» **Exercise brief**: Copy every line of the records below word for word, keeping each line break where it falls.

» **Material supplied**:

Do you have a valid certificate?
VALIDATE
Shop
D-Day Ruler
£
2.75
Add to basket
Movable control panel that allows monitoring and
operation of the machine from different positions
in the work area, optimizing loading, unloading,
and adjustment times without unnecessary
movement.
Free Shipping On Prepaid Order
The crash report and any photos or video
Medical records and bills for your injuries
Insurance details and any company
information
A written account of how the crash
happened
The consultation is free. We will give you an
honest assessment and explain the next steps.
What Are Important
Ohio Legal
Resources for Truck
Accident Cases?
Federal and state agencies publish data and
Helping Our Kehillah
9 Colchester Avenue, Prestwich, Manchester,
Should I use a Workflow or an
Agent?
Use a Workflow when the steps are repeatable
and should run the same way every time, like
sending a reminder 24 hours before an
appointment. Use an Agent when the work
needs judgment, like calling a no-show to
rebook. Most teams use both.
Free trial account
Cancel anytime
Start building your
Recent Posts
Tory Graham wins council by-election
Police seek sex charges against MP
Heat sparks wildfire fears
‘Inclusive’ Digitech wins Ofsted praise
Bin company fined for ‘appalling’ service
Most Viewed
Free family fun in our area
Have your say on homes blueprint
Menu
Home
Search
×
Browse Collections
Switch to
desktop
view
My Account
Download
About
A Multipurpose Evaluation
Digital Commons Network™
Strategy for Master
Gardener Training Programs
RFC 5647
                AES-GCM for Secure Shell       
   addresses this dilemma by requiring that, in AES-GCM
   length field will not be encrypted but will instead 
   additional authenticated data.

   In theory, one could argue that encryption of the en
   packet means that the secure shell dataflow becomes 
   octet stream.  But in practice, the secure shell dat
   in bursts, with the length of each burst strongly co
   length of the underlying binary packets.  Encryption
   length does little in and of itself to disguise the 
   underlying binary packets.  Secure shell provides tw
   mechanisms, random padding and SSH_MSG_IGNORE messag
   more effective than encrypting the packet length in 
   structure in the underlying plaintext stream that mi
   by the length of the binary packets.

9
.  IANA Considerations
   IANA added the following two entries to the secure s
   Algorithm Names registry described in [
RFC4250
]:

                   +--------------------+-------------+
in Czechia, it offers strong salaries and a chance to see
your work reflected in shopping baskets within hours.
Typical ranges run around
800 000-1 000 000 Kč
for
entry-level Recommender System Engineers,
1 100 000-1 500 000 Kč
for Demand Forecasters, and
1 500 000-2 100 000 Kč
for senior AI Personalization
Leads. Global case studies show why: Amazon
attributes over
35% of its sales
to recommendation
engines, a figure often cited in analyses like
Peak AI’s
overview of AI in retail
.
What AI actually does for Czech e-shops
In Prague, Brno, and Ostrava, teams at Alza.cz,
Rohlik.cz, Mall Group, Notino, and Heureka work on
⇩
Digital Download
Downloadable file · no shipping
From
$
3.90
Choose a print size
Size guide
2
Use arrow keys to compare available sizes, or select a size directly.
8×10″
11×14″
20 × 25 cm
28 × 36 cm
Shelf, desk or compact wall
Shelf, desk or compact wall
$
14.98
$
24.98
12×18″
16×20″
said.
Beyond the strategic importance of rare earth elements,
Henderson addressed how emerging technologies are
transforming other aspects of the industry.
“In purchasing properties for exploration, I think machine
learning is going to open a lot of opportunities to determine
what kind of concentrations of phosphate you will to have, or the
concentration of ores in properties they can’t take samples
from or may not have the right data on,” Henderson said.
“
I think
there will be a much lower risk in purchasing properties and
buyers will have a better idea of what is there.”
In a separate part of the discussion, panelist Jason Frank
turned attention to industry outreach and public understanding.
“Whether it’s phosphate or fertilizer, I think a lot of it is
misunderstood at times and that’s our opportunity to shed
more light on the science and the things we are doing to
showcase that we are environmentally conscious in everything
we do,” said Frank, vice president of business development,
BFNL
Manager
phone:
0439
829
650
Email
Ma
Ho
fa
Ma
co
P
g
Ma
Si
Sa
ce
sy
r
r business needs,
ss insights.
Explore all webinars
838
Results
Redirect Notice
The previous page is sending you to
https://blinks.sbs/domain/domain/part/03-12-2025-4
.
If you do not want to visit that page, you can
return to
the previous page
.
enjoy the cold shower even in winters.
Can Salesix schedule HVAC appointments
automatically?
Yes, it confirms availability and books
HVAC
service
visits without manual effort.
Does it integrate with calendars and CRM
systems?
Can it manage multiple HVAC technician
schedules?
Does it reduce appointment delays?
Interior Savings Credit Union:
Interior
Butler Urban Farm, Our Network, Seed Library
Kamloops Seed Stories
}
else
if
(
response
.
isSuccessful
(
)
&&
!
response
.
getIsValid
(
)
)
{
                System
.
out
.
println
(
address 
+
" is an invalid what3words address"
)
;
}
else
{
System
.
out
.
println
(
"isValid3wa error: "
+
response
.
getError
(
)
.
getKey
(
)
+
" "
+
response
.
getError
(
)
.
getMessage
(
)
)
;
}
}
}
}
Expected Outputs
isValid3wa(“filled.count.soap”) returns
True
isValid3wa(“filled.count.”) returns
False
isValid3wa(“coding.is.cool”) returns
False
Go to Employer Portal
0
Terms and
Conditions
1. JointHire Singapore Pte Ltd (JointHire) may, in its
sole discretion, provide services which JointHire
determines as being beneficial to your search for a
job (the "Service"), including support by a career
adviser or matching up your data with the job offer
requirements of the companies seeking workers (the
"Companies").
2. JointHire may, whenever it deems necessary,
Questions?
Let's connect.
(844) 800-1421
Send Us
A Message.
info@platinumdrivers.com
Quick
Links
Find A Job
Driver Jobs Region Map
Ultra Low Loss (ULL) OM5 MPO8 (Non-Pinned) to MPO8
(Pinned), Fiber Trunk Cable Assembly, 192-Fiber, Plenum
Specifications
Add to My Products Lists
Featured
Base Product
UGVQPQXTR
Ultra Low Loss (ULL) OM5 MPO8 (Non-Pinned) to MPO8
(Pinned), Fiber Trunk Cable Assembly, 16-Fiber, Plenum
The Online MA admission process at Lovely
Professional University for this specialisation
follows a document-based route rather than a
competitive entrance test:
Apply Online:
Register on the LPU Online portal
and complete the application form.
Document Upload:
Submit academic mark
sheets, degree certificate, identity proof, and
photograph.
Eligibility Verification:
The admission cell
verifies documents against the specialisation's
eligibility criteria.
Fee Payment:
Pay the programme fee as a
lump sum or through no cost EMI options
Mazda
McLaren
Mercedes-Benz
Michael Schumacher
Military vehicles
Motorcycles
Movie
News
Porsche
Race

» **Result**:
Do you have a valid certificate?
VALIDATE
Shop
D-Day Ruler
£
2.75
Add to basket
Movable control panel that allows monitoring and
operation of the machine from different positions
in the work area, optimizing loading, unloading,
and adjustment times without unnecessary
movement.
Free Shipping On Prepaid Order
The crash report and any photos or video
Medical records and bills for your injuries
Insurance details and any company
information
A written account of how the crash
happened
The consultation is free. We will give you an
honest assessment and explain the next steps.
What Are Important
Ohio Legal
Resources for Truck
Accident Cases?
Federal and state agencies publish data and
Helping Our Kehillah
9 Colchester Avenue, Prestwich, Manchester,
Should I use a Workflow or an
Agent?
Use a Workflow when the steps are repeatable
and should run the same way every time, like
sending a reminder 24 hours before an
appointment. Use an Agent when the work
needs judgment, like calling a no-show to
rebook. Most teams use both.
Free trial account
Cancel anytime
Start building your
Recent Posts
Tory Graham wins council by-election
Police seek sex charges against MP
Heat sparks wildfire fears
‘Inclusive’ Digitech wins Ofsted praise
Bin company fined for ‘appalling’ service
Most Viewed
Free family fun in our area
Have your say on homes blueprint
Menu
Home
Search
×
Browse Collections
Switch to
desktop
view
My Account
Download
About
A Multipurpose Evaluation
Digital Commons Network™
Strategy for Master
Gardener Training Programs
RFC 5647
                AES-GCM for Secure Shell       
   addresses this dilemma by requiring that, in AES-GCM
   length field will not be encrypted but will instead 
   additional authenticated data.

   In theory, one could argue that encryption of the en
   packet means that the secure shell dataflow becomes 
   octet stream.  But in practice, the secure shell dat
   in bursts, with the length of each burst strongly co
   length of the underlying binary packets.  Encryption
   length does little in and of itself to disguise the 
   underlying binary packets.  Secure shell provides tw
   mechanisms, random padding and SSH_MSG_IGNORE messag
   more effective than encrypting the packet length in 
   structure in the underlying plaintext stream that mi
   by the length of the binary packets.

9
.  IANA Considerations
   IANA added the following two entries to the secure s
   Algorithm Names registry described in [
RFC4250
]:

                   +--------------------+-------------+
in Czechia, it offers strong salaries and a chance to see
your work reflected in shopping baskets within hours.
Typical ranges run around
800 000-1 000 000 Kč
for
entry-level Recommender System Engineers,
1 100 000-1 500 000 Kč
for Demand Forecasters, and
1 500 000-2 100 000 Kč
for senior AI Personalization
Leads. Global case studies show why: Amazon
attributes over
35% of its sales
to recommendation
engines, a figure often cited in analyses like
Peak AI’s
overview of AI in retail
.
What AI actually does for Czech e-shops
In Prague, Brno, and Ostrava, teams at Alza.cz,
Rohlik.cz, Mall Group, Notino, and Heureka work on
⇩
Digital Download
Downloadable file · no shipping
From
$
3.90
Choose a print size
Size guide
2
Use arrow keys to compare available sizes, or select a size directly.
8×10″
11×14″
20 × 25 cm
28 × 36 cm
Shelf, desk or compact wall
Shelf, desk or compact wall
$
14.98
$
24.98
12×18″
16×20″
said.
Beyond the strategic importance of rare earth elements,
Henderson addressed how emerging technologies are
transforming other aspects of the industry.
“In purchasing properties for exploration, I think machine
learning is going to open a lot of opportunities to determine
what kind of concentrations of phosphate you will to have, or the
concentration of ores in properties they can’t take samples
from or may not have the right data on,” Henderson said.
“
I think
there will be a much lower risk in purchasing properties and
buyers will have a better idea of what is there.”
In a separate part of the discussion, panelist Jason Frank
turned attention to industry outreach and public understanding.
“Whether it’s phosphate or fertilizer, I think a lot of it is
misunderstood at times and that’s our opportunity to shed
more light on the science and the things we are doing to
showcase that we are environmentally conscious in everything
we do,” said Frank, vice president of business development,
BFNL
Manager
phone:
0439
829
650
Email
Ma
Ho
fa
Ma
co
P
g
Ma
Si
Sa
ce
sy
r
r business needs,
ss insights.
Explore all webinars
838
Results
Redirect Notice
The previous page is sending you to
https://blinks.sbs/domain/domain/part/03-12-2025-4
.
If you do not want to visit that page, you can
return to
the previous page
.
enjoy the cold shower even in winters.
Can Salesix schedule HVAC appointments
automatically?
Yes, it confirms availability and books
HVAC
service
visits without manual effort.
Does it integrate with calendars and CRM
systems?
Can it manage multiple HVAC technician
schedules?
Does it reduce appointment delays?
Interior Savings Credit Union:
Interior
Butler Urban Farm, Our Network, Seed Library
Kamloops Seed Stories
}
else
if
(
response
.
isSuccessful
(
)
&&
!
response
.
getIsValid
(
)
)
{
                System
.
out
.
println
(
address 
+
" is an invalid what3words address"
)
;
}
else
{
System
.
out
.
println
(
"isValid3wa error: "
+
response
.
getError
(
)
.
getKey
(
)
+
" "
+
response
.
getError
(
)
.
getMessage
(
)
)
;
}
}
}
}
Expected Outputs
isValid3wa(“filled.count.soap”) returns
True
isValid3wa(“filled.count.”) returns
False
isValid3wa(“coding.is.cool”) returns
False
Go to Employer Portal
0
Terms and
Conditions
1. JointHire Singapore Pte Ltd (JointHire) may, in its
sole discretion, provide services which JointHire
determines as being beneficial to your search for a
job (the "Service"), including support by a career
adviser or matching up your data with the job offer
requirements of the companies seeking workers (the
"Companies").
2. JointHire may, whenever it deems necessary,
Questions?
Let's connect.
(844) 800-1421
Send Us
A Message.
info@platinumdrivers.com
Quick
Links
Find A Job
Driver Jobs Region Map
Ultra Low Loss (ULL) OM5 MPO8 (Non-Pinned) to MPO8
(Pinned), Fiber Trunk Cable Assembly, 192-Fiber, Plenum
Specifications
Add to My Products Lists
Featured
Base Product
UGVQPQXTR
Ultra Low Loss (ULL) OM5 MPO8 (Non-Pinned) to MPO8
(Pinned), Fiber Trunk Cable Assembly, 16-Fiber, Plenum
The Online MA admission process at Lovely
Professional University for this specialisation
follows a document-based route rather than a
competitive entrance test:
Apply Online:
Register on the LPU Online portal
and complete the application form.
Document Upload:
Submit academic mark
sheets, degree certificate, identity proof, and
photograph.
Eligibility Verification:
The admission cell
verifies documents against the specialisation's
eligibility criteria.
Fee Payment:
Pay the programme fee as a
lump sum or through no cost EMI options
Mazda
McLaren
Mercedes-Benz
Michael Schumacher
Military vehicles
Motorcycles
Movie
News
Porsche
Race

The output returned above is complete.